Gli Hothouse Flowers, lungi dall'accostarsi a roba pomposissima come certi pezzi degli U2 (roba tipo "I Still Haven't Foud What I'm Looking For" e "Desire"), al contempo non beneficiari di alcuna ballatona di Prince o dal qualsivoglia artista di colore, sperimentano, nel 1990, la loro ricetta personale.
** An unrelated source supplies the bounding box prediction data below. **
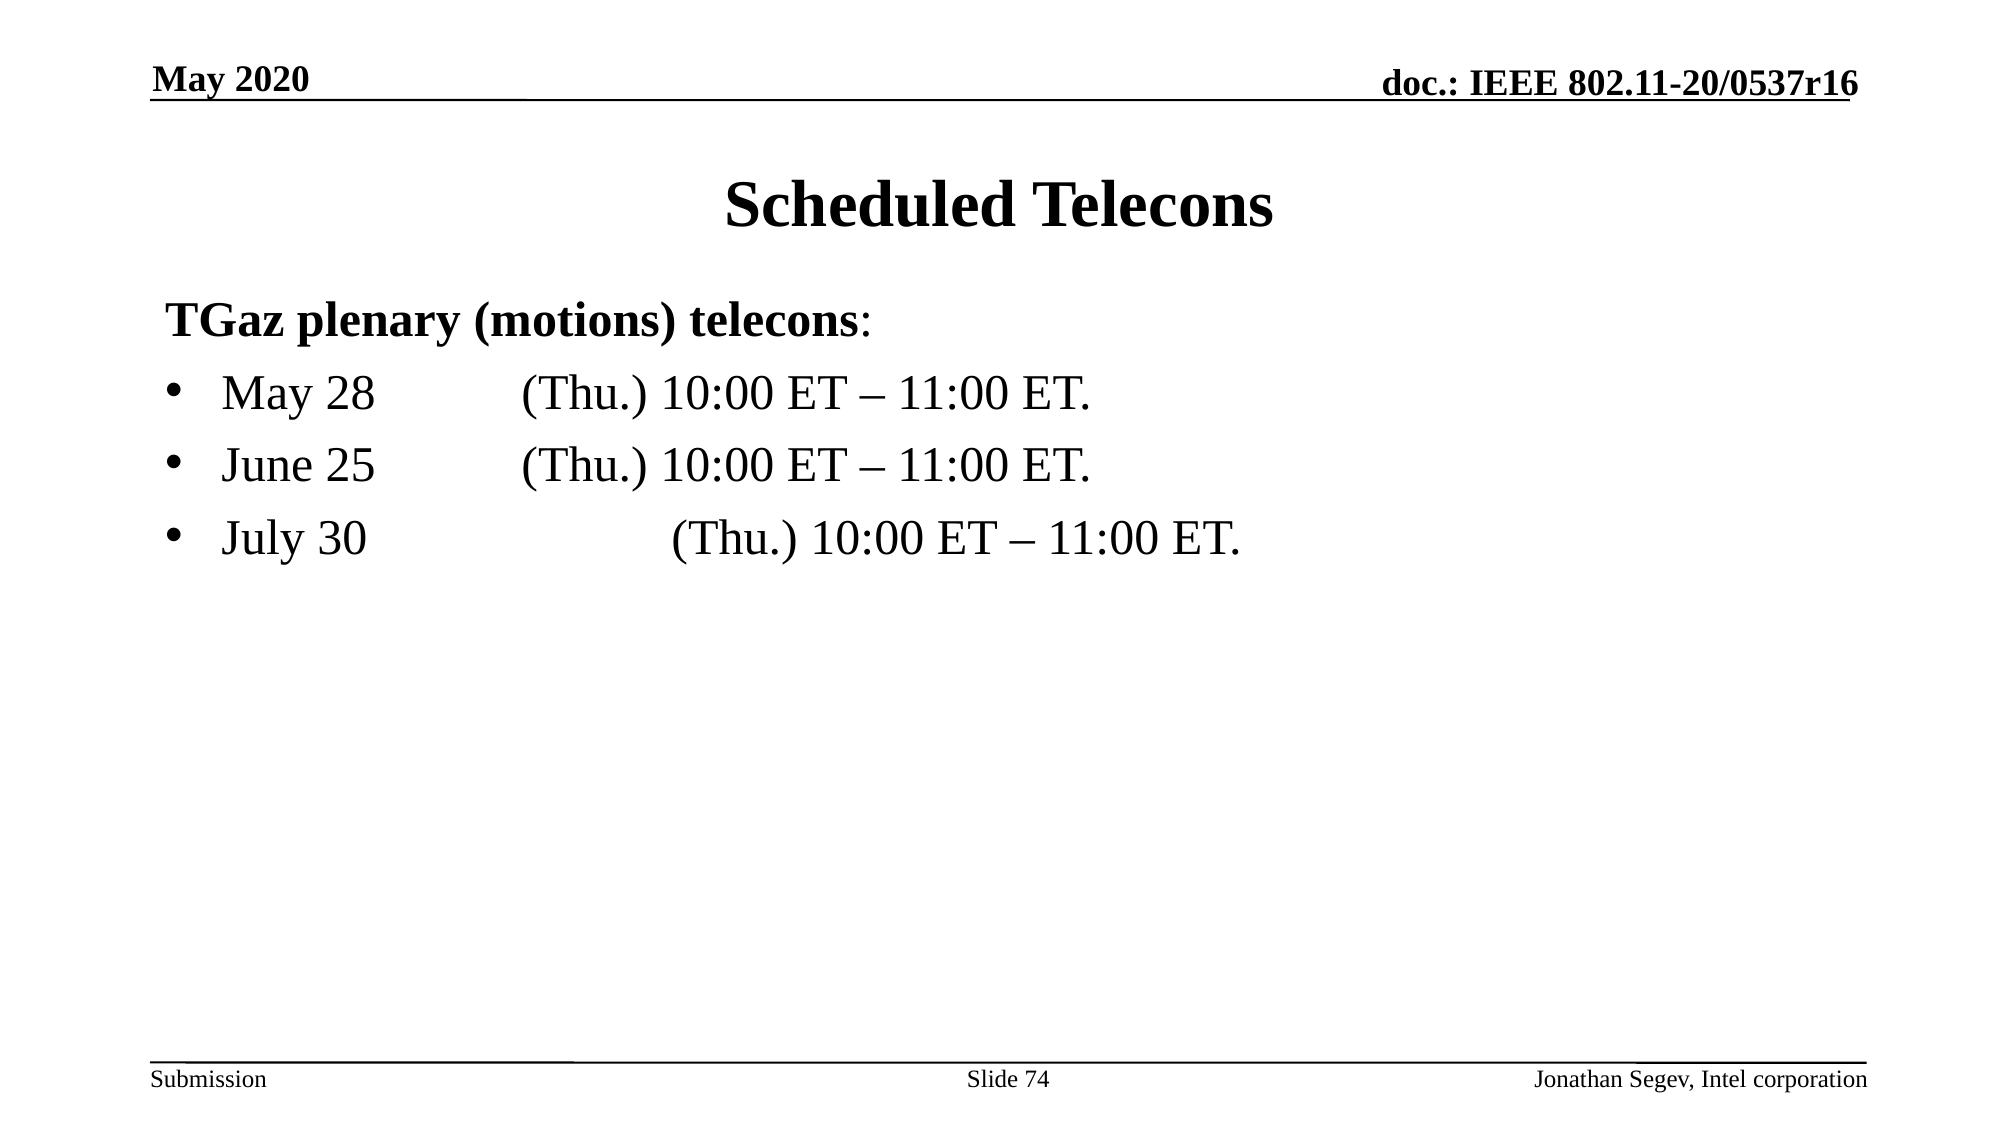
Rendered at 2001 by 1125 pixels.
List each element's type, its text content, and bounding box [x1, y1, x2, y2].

footer Jonathan Segev, Intel corporation [1171, 1061, 1869, 1093]
slide_number Slide 74 [950, 1061, 1067, 1123]
list TGaz plenary (motions) telecons: May 28 (Thu.) 10:00 ET – 11:00 ET. June 25 (Thu.) 10:00 ET – 11:00 ET. July 30 (Thu.) 10:00 ET – 11:00 ET. [149, 278, 1850, 670]
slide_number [152, 54, 563, 100]
title Scheduled Telecons [149, 112, 1850, 278]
In un solo episodio, al gospel viene legato il folk della tradizione, e tutto si può dire tranne che questo sia un lavoro di matrice folk. Per inciso, l'altro pezzo folk non va neppure in direzione ovest, ma predilige l'oriente dei templi buddhisti. Per il resto, per il pop, qui c'è la più totale abbondanza: si va dallo spiritual-rock di "Hardstone City" al blues lentissimo di "Sweet Marie", in cui il canto degli schiavi diventa ninnananna. In un paio di brani, "Give It Up" e "Giving It All Away", vi è il perfetto sposalizio tra il tormento epico-celtico ed il panico sentimento, tutto afroamericano, di trovarsi nella gloria d'Iddio più totale. In "Christchurch Bells" la stessa soluzione vale per una ballad placida: il vecchio soul spegne tra mille fumi l'inquitudine animista di chi ha da sempre il vento tra i capelli.

La ricetta degli Hothouse Flowers pare universale, e va bene anche per la celebre "I Can See Clearly Now" di Johnny Nash; funziona persino in "Movies", pezzo più ballabile con uno spazio strumentale per basso funky, percussioni esotiche e... armonica a bocca (!). In una continua escalation, in "Shut Up And Listen" pare che i poveri africani non fossero stati deportati fino agli Usa, ma in Irlanda, per lì lavorare e risiedere: qui Ó Maonlaí è il primo bluesman sulla faccia della terra che si cimenta in un traditional irlandese. E se la prima canzone della storia non fosse stato un canto tribale, ma una preghiera in gaelico?

E' possibile, in fin dei conti, che questa possa essere una valida chiave di lettura: per quanto rimessa a nuovo, al passo con i tempi, africana od irlandese che sia, la musica degli Hothouse Flowers, nella religiosa ricerca di ciò che è vero, pare (consapevolente?) ambire ad essere l'eco d'una voce millenaria.

Pagan rock.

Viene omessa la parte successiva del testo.